(Objectif A) Les affirmations suivantes concordent-elles avec l'extrait ? (i) Dana White a reproché au combattant un style pas assez spectaculaire. (ii) Le combattant a rejoint l'UFC après une dizaine de combats professionnels au TKO. (iii) Son surnom est « Bon Gamin ». Répondez par oui ou non pour chacune, en citant mot pour mot le passage décisif.

(Extrait)
* * * *
Tout comme les critiques de Dana White, patron exécutif de l’UFC qu’il vaut mieux séduire pour la suite de sa carrière, sur son style pas assez spectaculaire après sa victoire à la décision sur Rozenstruik en février dernier. "Je comprends sa position mais ils ont intérêt à s’habituer car je ne vais pas changer", répondait-il quelques jours plus tard dans un sourire. "Il joue sa vie sur certains combats mais il sait gérer tout ça et prendre du recul, confirme Lapilus. Avec le succès qu’il a, plus d’un combattant aurait pris la grosse tête. Lui, c’est le même mec." Qui ne s’est pas interrogé sur un choix trop précoce quand il a fallu rejoindre l’UFC après à peine trois combats professionnels au TKO. "Certains disent qu’ils ne veulent pas aller tout de suite à l’UFC. Pour moi, c’est une erreur, estime-t-il. Signe avec l’UFC, casse-toi les dents avec ces mecs et tu vas apprendre deux fois plus qu’ailleurs. Je ne comprends pas cet état d’esprit. J’ai toujours été un fonceur." Une approche décontractée qui colle à son surnom de "Bon Gamin" et qui fait en partie la force de ce striker de très haut niveau qui reconnaît être "un gars qui s’en fout de tout". "Peut-être que ça m’aide", reconnaît-il à demi-mot. "
* * * *
(Données sources)
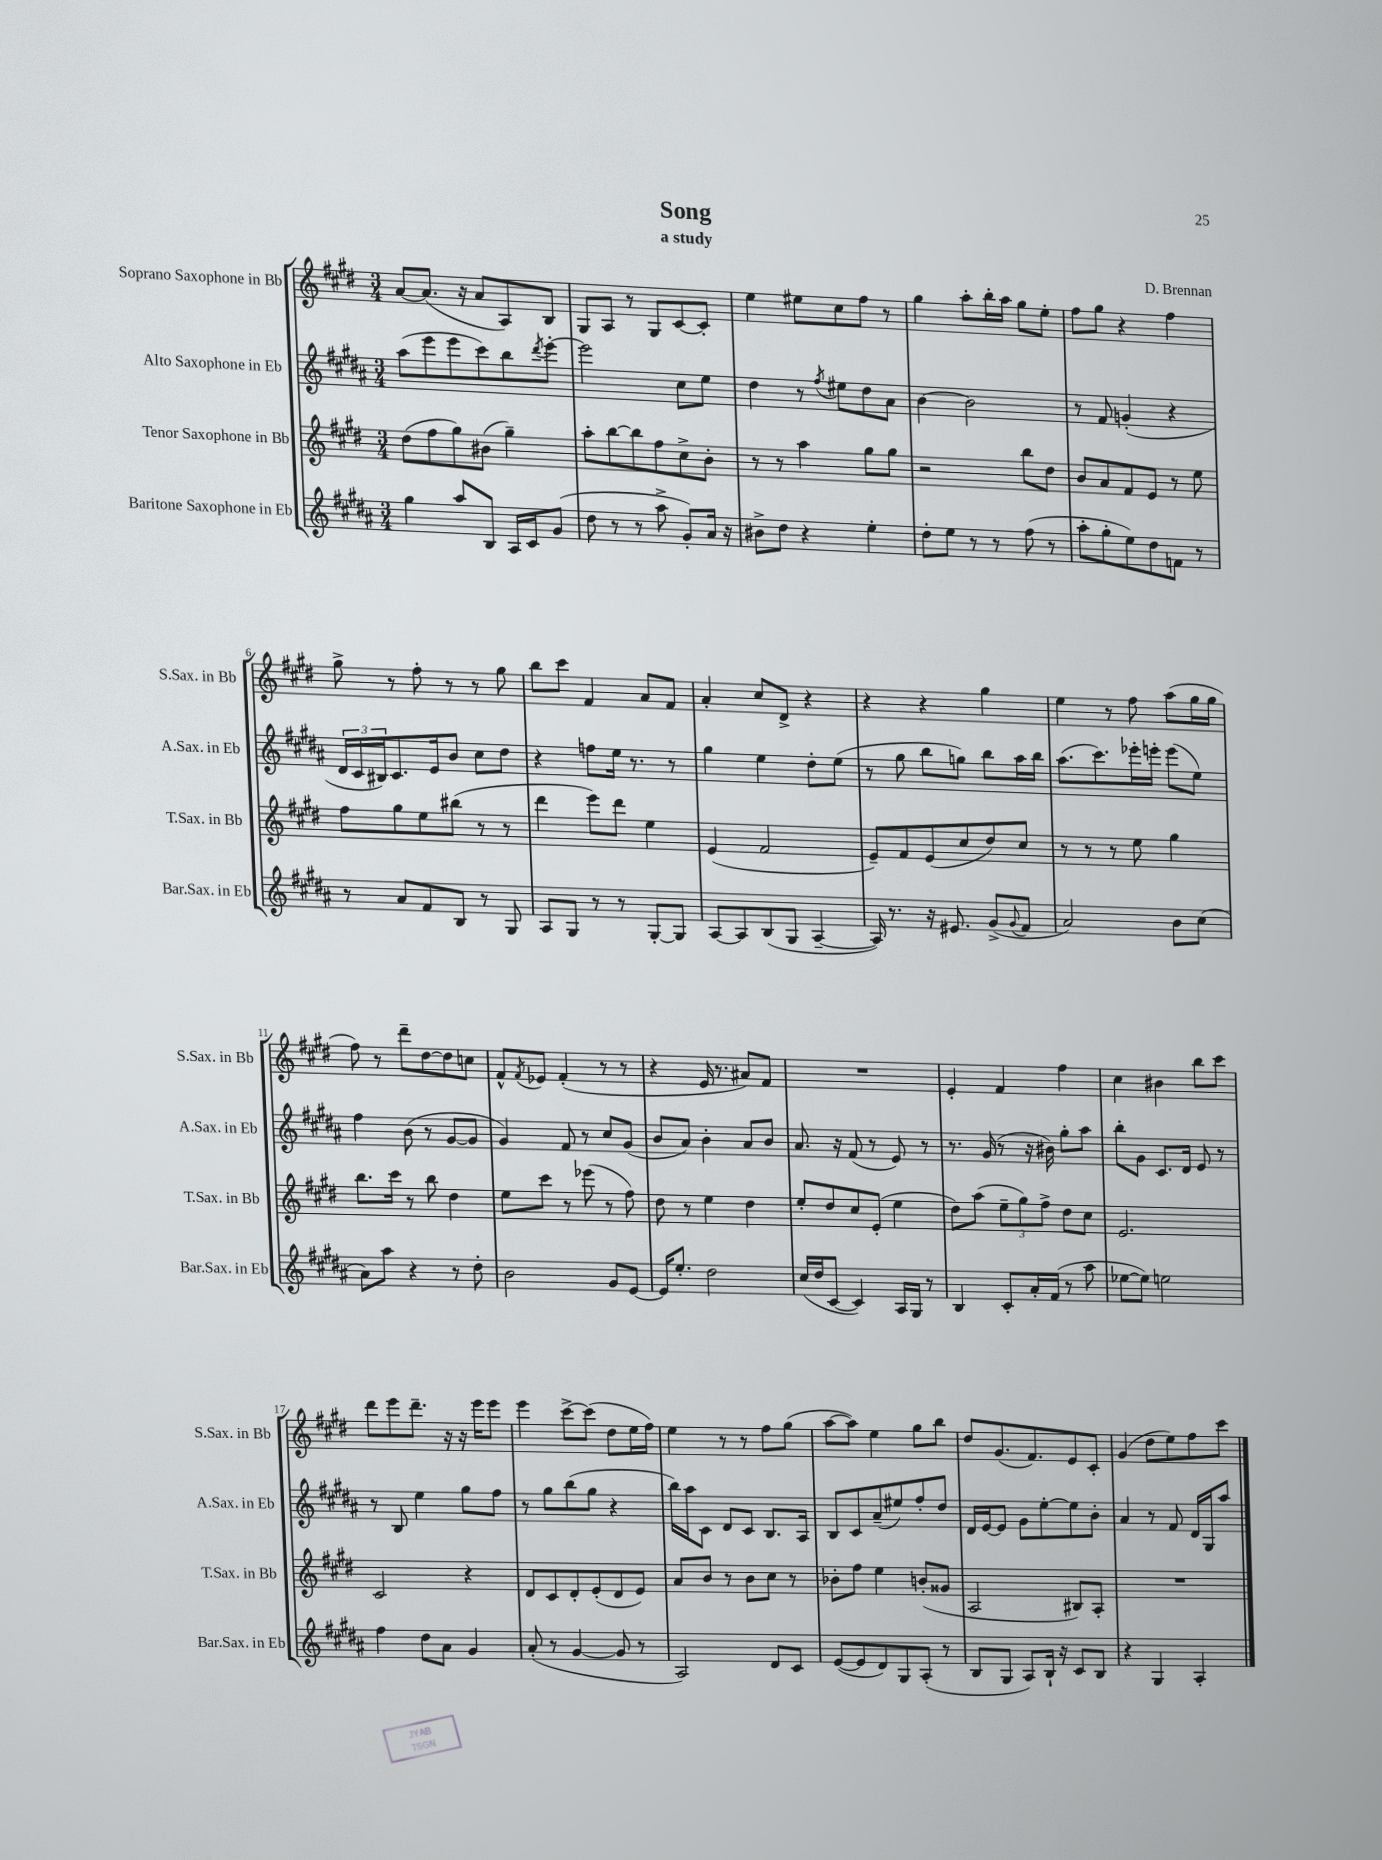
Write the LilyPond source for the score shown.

\header { title = "Song" composer = "D. Brennan" subtitle = "a study" }
<<
\new StaffGroup <<
\new Staff = "s0" \with { instrumentName = "Soprano Saxophone in Bb" shortInstrumentName = "S.Sax. in Bb" } {
    \clef treble \key e \major \numericTimeSignature \time 3/4
    a'8~ a'8.( r16 a'8 a8) b8 |
    gis8 a8 r8 gis8 cis'8~ cis'8-. |
    e''4 eis''8 cis''8 fis''8 r8 |
    gis''4 a''8-. b''16-. a''16 gis''8 e''8-. |
    fis''8 gis''8 r4 fis''4 |
    gis''8-> r8 fis''8-. r8 r8 gis''8 |
    b''8 cis'''8 fis'4 a'8 fis'8 |
    a'4-. cis''8 dis'8-> r4 |
    r4 r4 gis''4 |
    e''4 r8 fis''8 a''8( gis''16 gis''16 |
    fis''8) r8 dis'''8-- dis''8~ dis''8 c''8 |
    fis'8-^ \acciaccatura { fis'8 } ees'8 fis'4-.( r8 r8 |
    r4 e'16 r8. ais'8) fis'8 |
    R2. |
    e'4-. fis'4 fis''4 |
    cis''4 bis'4 b''8 cis'''8 |
    dis'''8 e'''8 dis'''8.-- r16 r16 e'''16 e'''8 |
    e'''4 cis'''8~-> cis'''8( dis''8 e''16 fis''16) |
    e''4 r8 r8 fis''8 gis''8( |
    a''8~ a''8) e''4 gis''8 b''8 |
    dis''8 gis'8.( fis'8.) e'8 cis'8-. |
    gis'4( dis''8 e''8) fis''8 cis'''8 \bar "|." |
}
\new Staff = "s1" \with { instrumentName = "Alto Saxophone in Eb" shortInstrumentName = "A.Sax. in Eb" } {
    \clef treble \key b \major \numericTimeSignature \time 3/4
    ais''8( e'''8 e'''8 cis'''8) b''8 \acciaccatura { dis'''8 } e'''8~-. |
    e'''2 cis''8 e''8 |
    dis''4 r8 \acciaccatura { fis''8 } eis''8 dis''8 ais'8 |
    b'4~ b'2 |
    r8 fis'8 g'4-.( r4 |
    \tuplet 3/2 { dis'16 cis'16 bis16) } cis'8. e'16 b'8 cis''8 dis''8 |
    r4 f''8 e''16 r8. r8 |
    gis''4 e''4 dis''8-. e''8( |
    r8 gis''8 b''8 g''8) b''8 ais''16 b''16 |
    ais''8.( cis'''8.) ees'''16-. e'''16-. e'''8( e''8) |
    fis''4 b'8( r8 gis'8~ gis'8 |
    gis'4) fis'8 r8 cis''8 gis'8( |
    b'8 ais'8) b'4-. ais'8 b'8 |
    ais'8. r16 fis'8( r8 e'8) r8 |
    r8. gis'16( r8 r16 bis'16) gis''8-. ais''8 |
    b''8-. gis'8 cis'8. dis'16 e'8 r8 |
    r8 b8 e''4 gis''8 fis''8 |
    r8 gis''8 b''8( gis''8 r4 |
    b''16) ais''16 cis'8 dis'8 cis'8 b8. ais16 |
    b8 cis'8 ais'8--( eis''8) fis''8-. dis''8 |
    dis'16 e'16~ e'8 gis'8 e''8~-. e''8 b'8-. |
    ais'4 r8 fis'8 dis'16 gis16 ais''8 \bar "|." |
}
\new Staff = "s2" \with { instrumentName = "Tenor Saxophone in Bb" shortInstrumentName = "T.Sax. in Bb" } {
    \clef treble \key e \major \numericTimeSignature \time 3/4
    dis''8( fis''8 gis''8) bis'8( gis''4--) |
    a''8-. b''8~ b''8 fis''8 cis''8-> b'8-. |
    r8 r8 a''4 gis''8 gis''8 |
    r2 b''8 dis''8 |
    b'8 a'8 fis'8 e'8 r8 e''8 |
    fis''8 gis''8 e''8 bis''8( r8 r8 |
    dis'''4 e'''8) dis'''8 e''4 |
    e'4( fis'2 |
    e'8--) fis'8 e'8( cis''8 dis''8) cis''8 |
    r8 r8 r8 e''8 gis''4 |
    b''8. cis'''16 r8 b''8 dis''4 |
    e''8 cis'''8 r8 ees'''8( r8 fis''8) |
    dis''8 r8 e''4 dis''4 |
    e''8-. dis''8 cis''8 e'8-.( e''4 |
    dis''8) a''8( \tuplet 3/2 { e''8-- gis''8) fis''8-> } dis''8 cis''8 |
    e'2. |
    cis'2 r4 |
    dis'8 cis'8 dis'8-. e'8-.( dis'8 e'8) |
    a'8 b'8 r8 b'8 cis''8 r8 |
    bes'8-. fis''8 e''4 b'8-.( gisis'8 |
    a2 bis8) a8-. |
    R2. \bar "|." |
}
\new Staff = "s3" \with { instrumentName = "Baritone Saxophone in Eb" shortInstrumentName = "Bar.Sax. in Eb" } {
    \clef treble \key b \major \numericTimeSignature \time 3/4
    gis''4 ais''8 b8 ais16 cis'16 gis'8( |
    dis''8 r8 r8 ais''8-> gis'8-.) ais'16 r16 |
    bis'8-> dis''8 r4 e''4-. |
    dis''8-. e''8 r8 r8 fis''8( r8 |
    ais''8-. gis''8-. e''8) dis''8 f'8 r8 |
    r8 ais'8 fis'8 b8 r8 gis8 |
    ais8 gis8 r8 r8 gis8~-. gis8 |
    ais8~ ais8 b8( gis8 ais4~-- |
    ais16) r8. r16 eis'8. gis'8->( \appoggiatura { gis'8 } fis'8 |
    ais'2) b'8 cis''8( |
    ais'8) ais''8 r4 r8 dis''8-. |
    b'2 gis'8 e'8~ |
    e'16 e''8.-. dis''2 |
    cis''16( dis''16 cis'8~ cis'4) ais16 gis16 r8 |
    b4 cis'8-. ais'16-. fis'16( r8 ais''8 |
    ees''8~ ees''8) e''2 |
    fis''4 dis''8 ais'8 gis'4 |
    ais'8-.( r8 gis'4~ gis'8 r8 |
    ais2) dis'8 cis'8 |
    e'8~( e'8 dis'8) gis8 ais8-.( r8 |
    b8 gis8 ais8) b16-! r16 cis'8 b8 |
    r4 gis4 ais4-. \bar "|." |
}
>>
>>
* * * *
(Objectif B) Quelles lignes de la liste contiennent la chaîne "Saxophone", en tenant compte de la casse ? Relevez-les toutes.

(Réponse A)
(i) Oui : « sur son style pas assez spectaculaire ».
(ii) Non : « après à peine trois combats professionnels au TKO ».
(iii) Oui : « son surnom de "Bon Gamin" ».

(Réponse B)
\new Staff = "s0" \with { instrumentName = "Soprano Saxophone in Bb" shortInstrumentName = "S.Sax. in Bb" } {
\new Staff = "s1" \with { instrumentName = "Alto Saxophone in Eb" shortInstrumentName = "A.Sax. in Eb" } {
\new Staff = "s2" \with { instrumentName = "Tenor Saxophone in Bb" shortInstrumentName = "T.Sax. in Bb" } {
\new Staff = "s3" \with { instrumentName = "Baritone Saxophone in Eb" shortInstrumentName = "Bar.Sax. in Eb" } {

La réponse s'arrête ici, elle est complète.